Jeffrey Wittmer

Personal information
- Born: September 30, 1984 (age 41) St. Louis, Missouri, United States

Sport
- Sport: Weightlifting

Medal record
Men's Weightlifting
Representing United States
Pan American Championships
| Bronze medal – third place | 2008 Callao | – 94 kg |

= Jeffrey Wittmer =

American weightlifter (born 1984)

Jeffrey Michael Wittmer (born September 30, 1984) in St. Louis, Missouri is a weightlifter for the United States.

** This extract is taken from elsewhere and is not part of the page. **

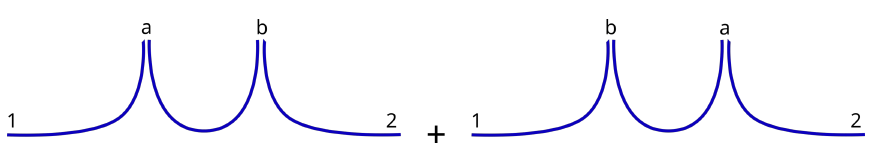
Figure 2 . The large- N c colour-flow decomposition of the double real squared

Getting his start in his basement gym Jeff won his first 50 competitions. Jeff is featured on the cover of the book Explosive Lifting for Sports by Harvey Newton. He holds multiple national titles and records. Jeff graduated from Hazelwood West High School in 2003. After graduation, he accepted an invitation to the Olympic Training Center in Colorado Springs, CO.
At the 2006 World Championships he ranked 26th in the 94 kg category, with a total of 338 kg.

His most notable performances include 5th place at the 2007 Pan American Games in Rio de Janeiro, Brazil.
He won a silver, and two bronze medals at the 2008 Pan American Championships in Callao, Peru, in the 94 kg category, with a total of 347 kg.

He is known for his extreme flexibility and gutsy performances. Jeff was a favorite to make the 2-man Olympic team for the 2008 Summer Olympics, but fell just short at the Olympic Trials in Atlanta, GA.